Housing minister Esther McVey has announced plans to “bring about a digital revolution in the property sector” by opening up local data to UK proptech firms.

The Conservative MP for Tatton yesterday pledged to open up Compulsory Purchase Order (CPO) data including energy performance certificates and square footage information on properties and introduce a national index of all brownfield data to help developers to find brownfield land to build on.

McVey claimed that the data would offer enormous benefits to both homebuyers and the property sector.

“Whatever homebuyers prioritise, whether it’s the quality of local schools, the probability of getting a seat on a train, or having easy access to leisure facilities, this technology could transform the way we find and purchase homes,” she said.

“And new technology will link builders to brownfield sites more easily, enhance how developers engage with local communities, help builders deliver new homes and modernise the way we buy and sell land and houses, cutting the time it takes to get housing from the drawing board to families getting the keys.”

A press release from the Ministry of Housing, Communities & Local Government suggested that the plans could give communities models and interactive maps of planned developments and allow them to comment on planning applications online, on phones and on the go. They could also allow prospective home buyers to use commute time calculators when they are looking at properties, explore financing options, and receive step-by-step assistance on the buying process.

Developers, meanwhile, could be enabled to identify sites so that more houses are built more quickly quickly locate suitable brownfield sites suitable for development.

Sector response

The government estimates that the proptech sector is potentially worth £6 billion in the UK and already receives 10 percent of global proptech investment.
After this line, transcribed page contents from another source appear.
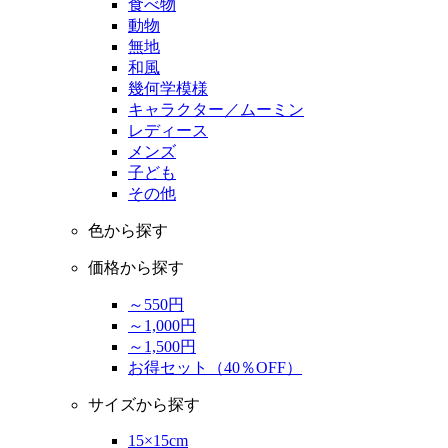
食べ物
動物
無地
和風
幾何学模様
キャラクター／ムーミン
レディース
メンズ
子ども
その他
色から探す
価格から探す
～550円
～1,000円
～1,500円
お得セット（40％OFF）
サイズから探す
15×15cm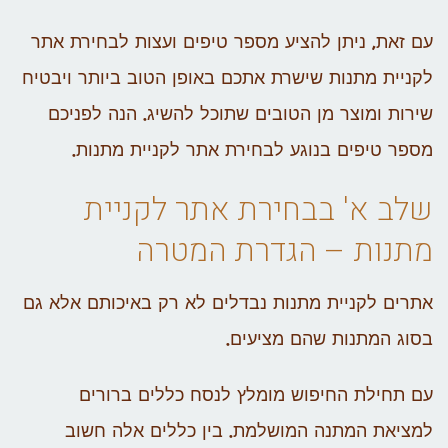
עם זאת, ניתן להציע מספר טיפים ועצות לבחירת אתר
לקניית מתנות שישרת אתכם באופן הטוב ביותר ויבטיח
שירות ומוצר מן הטובים שתוכל להשיג. הנה לפניכם
מספר טיפים בנוגע לבחירת אתר לקניית מתנות.
שלב א' בבחירת אתר לקניית
מתנות – הגדרת המטרה
אתרים לקניית מתנות נבדלים לא רק באיכותם אלא גם
בסוג המתנות שהם מציעים.
עם תחילת החיפוש מומלץ לנסח כללים ברורים
למציאת המתנה המושלמת. בין כללים אלה חשוב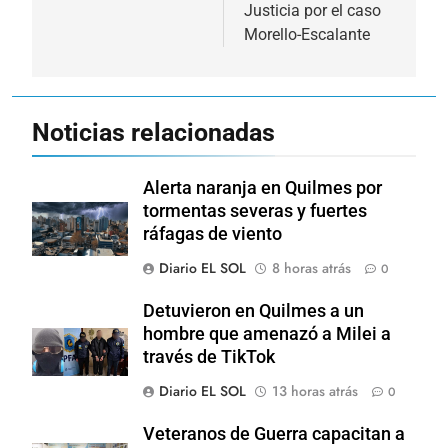
entradas
Justicia por el caso
Morello-Escalante
Noticias relacionadas
Alerta naranja en Quilmes por
tormentas severas y fuertes
ráfagas de viento
Diario EL SOL
8 horas atrás
0
Detuvieron en Quilmes a un
hombre que amenazó a Milei a
través de TikTok
Diario EL SOL
13 horas atrás
0
Veteranos de Guerra capacitan a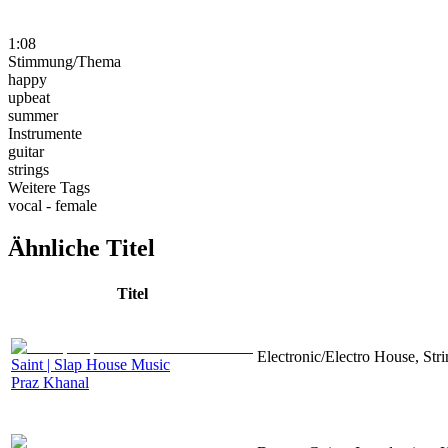
1:08
Stimmung/Thema
happy
upbeat
summer
Instrumente
guitar
strings
Weitere Tags
vocal - female
Ähnliche Titel
Titel
Electronic/Electro House, Str
Saint | Slap House Music
Praz Khanal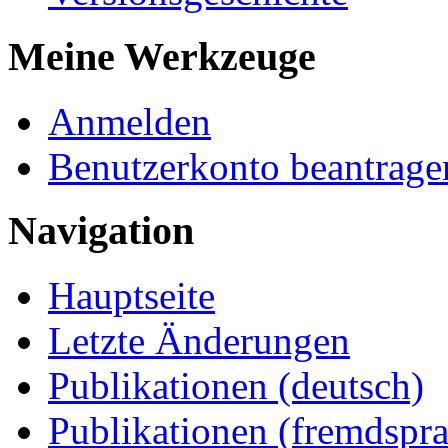
Meine Werkzeuge
Anmelden
Benutzerkonto beantrage
Navigation
Hauptseite
Letzte Änderungen
Publikationen (deutsch)
Publikationen (fremdspra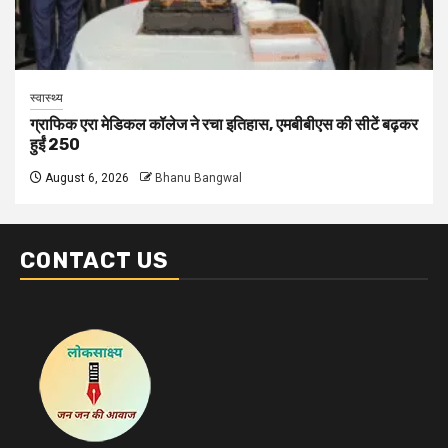
स्वास्थ्य
ग्राफिक एरा मेडिकल कॉलेज ने रचा इतिहास, एमबीबीएस की सीटें बढ़कर
हुईं 250
August 6, 2026
Bhanu Bangwal
CONTACT US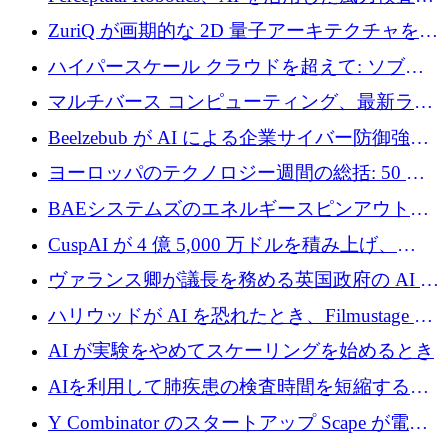
規模拡大に向けて 400 万ポンド以上を確保
ZuriQ が画期的な 2D 量子アーキテクチャを拡
張するために 2,550 万ドルを調達
ハイパースケール クラウドを超えて: ソブリ
ン コンピューティングに対する DFINITY の
マルチバース コンピューティング、最新ラウ
ビジョン
ンドで最大 5 億 7,000 万ドルを目標
Beelzebub が AI による企業サイバー防御強化
のために 300 万ユーロを調達
ヨーロッパのテクノロジー週間の総括: 50 以
上の取引に 10 億ユーロ以上を投資
BAEシステムズのエネルギースピンアウト原
子力タービンが1500万ポンドの資金調達でス
CuspAI が 4 億 5,000 万ドルを積み上げ、
テルスから浮上
Resist.UA が 5,000 万ユーロの基金を立ち上
ヴァランス卿が議長を務める英国政府の AI タ
げ、DSIT が廃止される
スクフォースが発足
ハリウッドが AI を恐れたとき、Filmustage は
代わりにプリプロダクションに賭けました
AI が実験をやめてスケーリングを始めるとき
AIを利用して肺疾患の検査時間を短縮する英
国のヘルステック挑戦者が1900万ドルを獲得
Y Combinator のスタートアップ Scape が電子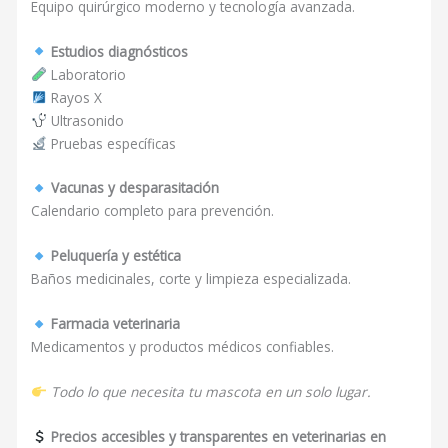
Equipo quirúrgico moderno y tecnología avanzada.
Estudios diagnósticos
Laboratorio
Rayos X
Ultrasonido
Pruebas específicas
Vacunas y desparasitación
Calendario completo para prevención.
Peluquería y estética
Baños medicinales, corte y limpieza especializada.
Farmacia veterinaria
Medicamentos y productos médicos confiables.
Todo lo que necesita tu mascota en un solo lugar.
Precios accesibles y transparentes en veterinarias en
These plans could help it further grow by giving startups and SMEs that lack resources access to tools that can analyse multiple datasets.

Representatives of the property sector were cautiously optimistic about the plans.

Michael Stone, founder and CEO of new home specialists Stone Real Estate, argued that the digital strategy would only reach its potential if the government added easier access to public land.

“Any initiative to open up land supply and provide greater transparency within the house building process should be welcomed,” Stone said in a statement.

“After all, we’re building 200,000 new homes a year nationally while the reality is that we need to deliver 300,000, so that’s some deficit that needs to be addressed. However, whilst the Housing Minister’s announcements today on promoting digitisation and better brownfield site identification will be welcomed, perhaps they should go a step further and start mandating that public land is also utilised more readily.

“There’s an ironic reality that while the government has failed to bolster house building via a number of recent initiatives, a very real solution remains right under their nose. The swathes of untapped land that could be used to develop and deliver more homes are largely controlled by the very public sector that is responsible for, you guessed it, building these homes in the first place.”

Others were more sceptical about the value of the data to lower-income citizens.

“Govt should stimulate the housing market & end class-distinction, it has to be prepared to listen to low-income households with a greater understanding of their needs & greater cooperation if it is to adequately address the real issues people are confronted with on a daily basis,” property developer Leciester & Leicester responded in a tweet.